Kepada: Lelaki yang Terlalu Pandai Bersembunyi.
Pagi hari kusapa mentari, kepadanya kucelotehkan perihal film komedi
terbaru yang semalam kutonton sendiri. Tidak lucu sama sekali. Saking
bosan, di tengah adegan aku malah terlelap. Mendengarnya, ia hanya
tersenyum dan bersinar hangat, seakan takut jika aku bertanya apa
kabarmu. Aku tahu kalian pasti sekongkol dalam hal ini. Konspirasi
tingkat tinggi yang malas untuk aku selidiki.

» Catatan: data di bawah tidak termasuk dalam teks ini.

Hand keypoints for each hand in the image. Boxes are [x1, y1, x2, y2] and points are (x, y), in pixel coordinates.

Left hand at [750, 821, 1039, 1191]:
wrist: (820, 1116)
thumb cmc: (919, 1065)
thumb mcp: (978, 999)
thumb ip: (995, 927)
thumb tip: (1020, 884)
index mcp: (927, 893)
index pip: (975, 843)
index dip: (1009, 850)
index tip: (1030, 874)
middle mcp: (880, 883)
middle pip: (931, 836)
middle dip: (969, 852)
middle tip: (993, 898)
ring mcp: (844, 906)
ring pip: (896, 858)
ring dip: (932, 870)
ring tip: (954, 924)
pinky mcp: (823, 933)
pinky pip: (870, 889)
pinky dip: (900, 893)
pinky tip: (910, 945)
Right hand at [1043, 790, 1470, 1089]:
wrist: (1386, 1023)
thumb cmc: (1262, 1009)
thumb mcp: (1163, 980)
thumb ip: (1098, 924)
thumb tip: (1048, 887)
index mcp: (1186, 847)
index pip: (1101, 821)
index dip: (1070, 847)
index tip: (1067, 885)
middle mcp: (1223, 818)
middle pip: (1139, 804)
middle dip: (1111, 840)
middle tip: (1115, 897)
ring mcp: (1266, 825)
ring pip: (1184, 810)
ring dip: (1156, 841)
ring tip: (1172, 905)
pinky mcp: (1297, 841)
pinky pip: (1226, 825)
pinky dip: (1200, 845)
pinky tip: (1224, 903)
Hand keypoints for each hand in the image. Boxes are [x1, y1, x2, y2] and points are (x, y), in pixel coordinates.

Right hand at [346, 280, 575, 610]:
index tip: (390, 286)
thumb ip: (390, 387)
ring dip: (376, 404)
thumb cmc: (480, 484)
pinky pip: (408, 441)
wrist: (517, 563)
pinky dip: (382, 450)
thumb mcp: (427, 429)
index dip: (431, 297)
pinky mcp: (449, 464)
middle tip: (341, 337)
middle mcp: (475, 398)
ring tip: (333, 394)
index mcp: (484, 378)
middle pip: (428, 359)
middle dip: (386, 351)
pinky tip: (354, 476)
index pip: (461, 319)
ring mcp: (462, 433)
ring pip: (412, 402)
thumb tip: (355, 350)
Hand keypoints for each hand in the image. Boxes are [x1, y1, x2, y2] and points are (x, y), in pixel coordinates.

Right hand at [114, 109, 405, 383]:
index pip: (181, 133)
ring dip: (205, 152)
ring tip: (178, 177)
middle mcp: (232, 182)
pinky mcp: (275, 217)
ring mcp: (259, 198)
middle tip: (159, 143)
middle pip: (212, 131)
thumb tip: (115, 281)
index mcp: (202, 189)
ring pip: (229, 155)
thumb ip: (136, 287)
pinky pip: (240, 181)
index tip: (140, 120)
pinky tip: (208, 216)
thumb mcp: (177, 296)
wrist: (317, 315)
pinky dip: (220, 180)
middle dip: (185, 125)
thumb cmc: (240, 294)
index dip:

Siang hari kusapa angin, kepadanya kukisahkan perihal jalanan kota yang
kacau balau. Kurangajarnya, ia malah balik bertanya, apa kabar dengan
hatiku? Masihkah rapi menyimpan sunyi? Tegurannya membuatku tersadar,
ada ruang hampa yang telah tersusun lama. Bangunan hasil timbunan dusta
dan murka.
Sore hari kusapa awan, kepadanya kuwartakan tentang
pertemuan dengan para sahabatku. Mereka yang tak pernah lupa bertanya
kapankah kamu kembali. Seakan mereka benar peduli. Aku hanya bisa
tertawa dan mengarang cerita tentangmu yang sedang sibuk bertarung
dengan beruang madu. Kami terbahak bersama. Candaan konyol yang
membuatku terlihat seperti pecundang bahagia.
Malam hari kusapa
bulan, kepadanya kututurkan tentang perasaanku padamu yang perlahan
menghilang. Hiasan langit itu bertanya apa kabarmu. Katanya mentari
sedang pelit informasi, karena harus berbagi gosip dengan hujan. Mataku
kosong kala menatap, mulutku kelu kala meratap. Leluconnya tak lagi
menarik kali ini.
Lihatlah sayang, betapa mengerikannya keputusasaan manusia.
Betapa cinta berhasil membuang kita ke dasar jurang keterasingan.
Kata orang, menunggu itu meletihkan.
Kataku, menunggu itu mematikan.
Salam Hangat,
Perempuan yang Terlalu Bodoh Mencari.